とはいえ、トールキンの伝記物であることは間違いないので、トールキンなる作家の概略だけはおさらいしておこう。
ジョン・ロナウド・ロウエル・トールキン。1892年イギリス生まれ。文学者。膨大な数のファンタジーを執筆しており、代表作は「ホビットの冒険」「指輪物語」等。バーミンガムのキング・エドワード高校からオックスフォード大学へ進学。その後同大学で教鞭を摂る。イギリスの著名な文学者C.S.ルイス、詩人のチャールズ・ウィリアムズらとも親交が深かった。
「文学者」と一括りに書いたが、彼は言語学者だと言っていいと思う。言語とそれが産み出すイマジネーションに天才を持ち、そのことが作品中でも彼の所属していたオックスフォード大での描写に散りばめられている。こういうバックボーンがあってこそ、後世に残る作品を書くことができたのだ。だがそのイマジネーションには、言語の才能だけに依らず、彼が実際に戦地で見聞きし体験したことも色濃く反映されている。古典と実世界の悲惨な経験の融合。ある意味、その時代だからこそ産み出された作品なのかもしれない。
トールキンは、早くに父を亡くし、牧師の配慮で田舎に越して母と弟の3人暮らしをしていたが、その母も12歳の時になくなってしまう。孤児となった兄弟は里子に出され、トールキンはその家で同じように里子にもらわれていた少女エディス・ブラット(リリー・コリンズ)と出会う(そのエディスとはやがて愛を育み生涯を共にすることになる)。

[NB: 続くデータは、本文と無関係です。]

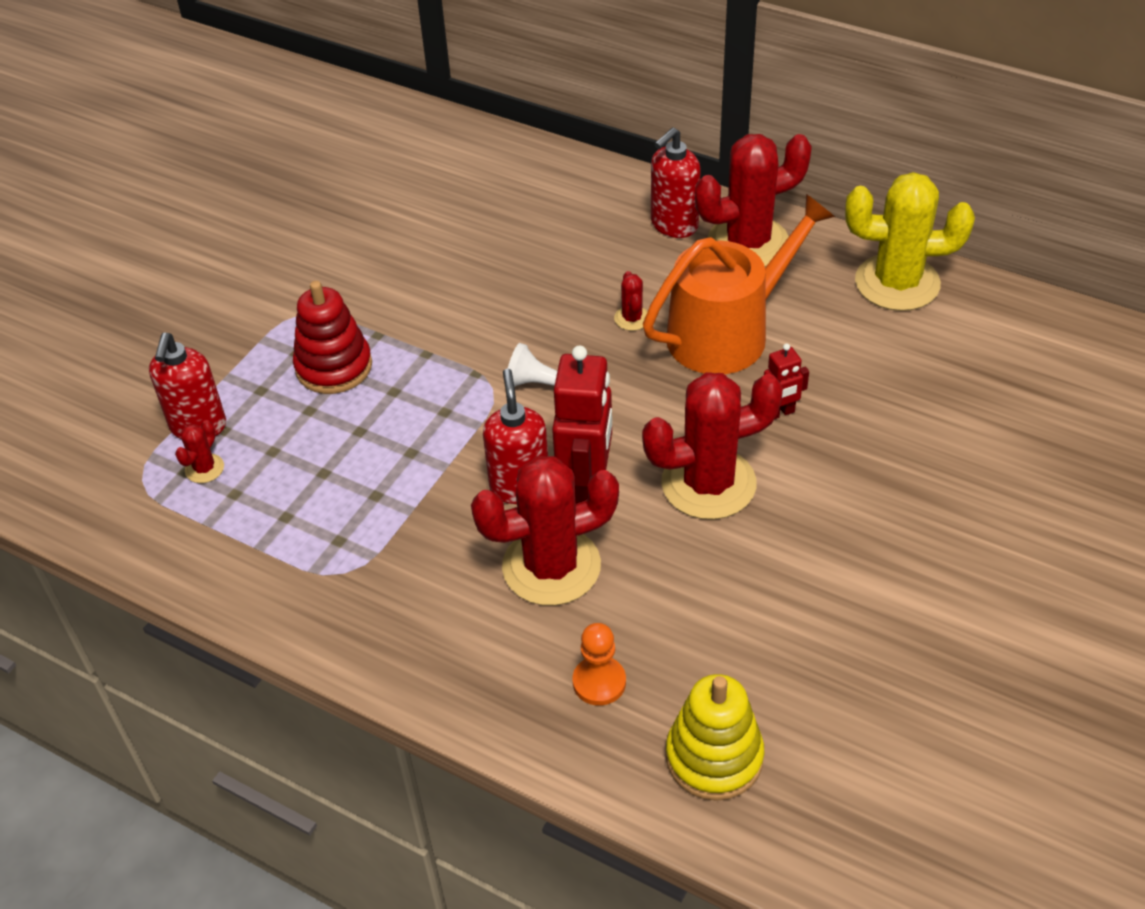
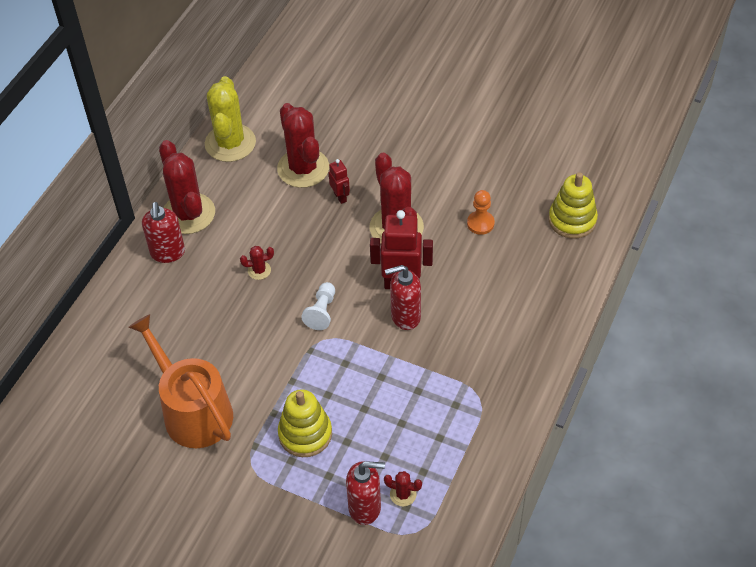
camera: 95 degrees left, 5 degrees up
(334, 367) = (305, 434): red stacking toy -> yellow stacking toy
(551, 566) = (463, 295): red cactus -> red cactus (303, 168)
(599, 682) = (536, 268): orange pawn -> orange pawn (480, 223)
(674, 225) = (168, 253): red soap dispenser -> red soap dispenser turned 45 degrees clockwise
(727, 332) = (273, 222): orange watering can -> orange watering can (193, 411)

学業優秀であったトールキンは、そこからキング・エドワード高校へ進学し、更にはオックスフォード大学へ進学した。このキング・エドワード高校時代に、トールキンは3人の若者たちと出会い終生の友情を得る。校長の息子のロバート・ギルソン(パトリック・ギブソン)、詩の造作に長けたジェフリー・スミス(アンソニー・ボイル)、音楽の才能があるクリストファー・ワイズマン(トム・グリン=カーニー)だ。この部分は本作の一つの肝である。イギリスでは中世の時代から、固い絆を結んだ者同士で結社を作ることがあり、常に行動を共にし、その誓いは終生守られる。彼ら4人組は主にティー・クラブのバロウでお茶を飲みつつ議論を交わし、その結社を「T.C.B.S」と名付け(ティー・クラブとバロヴィアン・ソサエティの意)、高校を卒業するまであらゆる行動を共にした。卒業してからも各々の進学先も含めて、友情の軌跡は続く。
だが、大学在学中に開戦した第一次世界大戦で、若者たちは皆戦場に駆り出され、トルーキンもまた厳しい戦地へと赴くのであった。4人の内、ジェフリー・スミスはソンムの戦いで命を落とし、ロバート・ギルソンもまた戦死する。トルーキン自身も戦地で塹壕熱に冒され生死の境を彷徨う。トルーキンは熱に浮かされながら、様々な幻影を見聞きし、それが彼のイマジネーションの産物に多大な影響を与えた。
こう書いてみると、彼の生涯で体験して来たことが、彼の能力と同じようなレベルで影響を与えているのが判る。だから、トールキンの作品を読んで(または観て)いた方が、数段本作の面白さは上だと思うのだ。しかし、冒頭の繰り返しになるが、読んでいない私であっても、彼の生い立ち、友情、恋…に本作で触れるにあたって、青春のマスターピースとは格の如し、と思う心持ちになるのである。だから、私は本作を、青春映画の大作、と敢えて言おう。

トールキンを演じたのはニコラス・ホルト。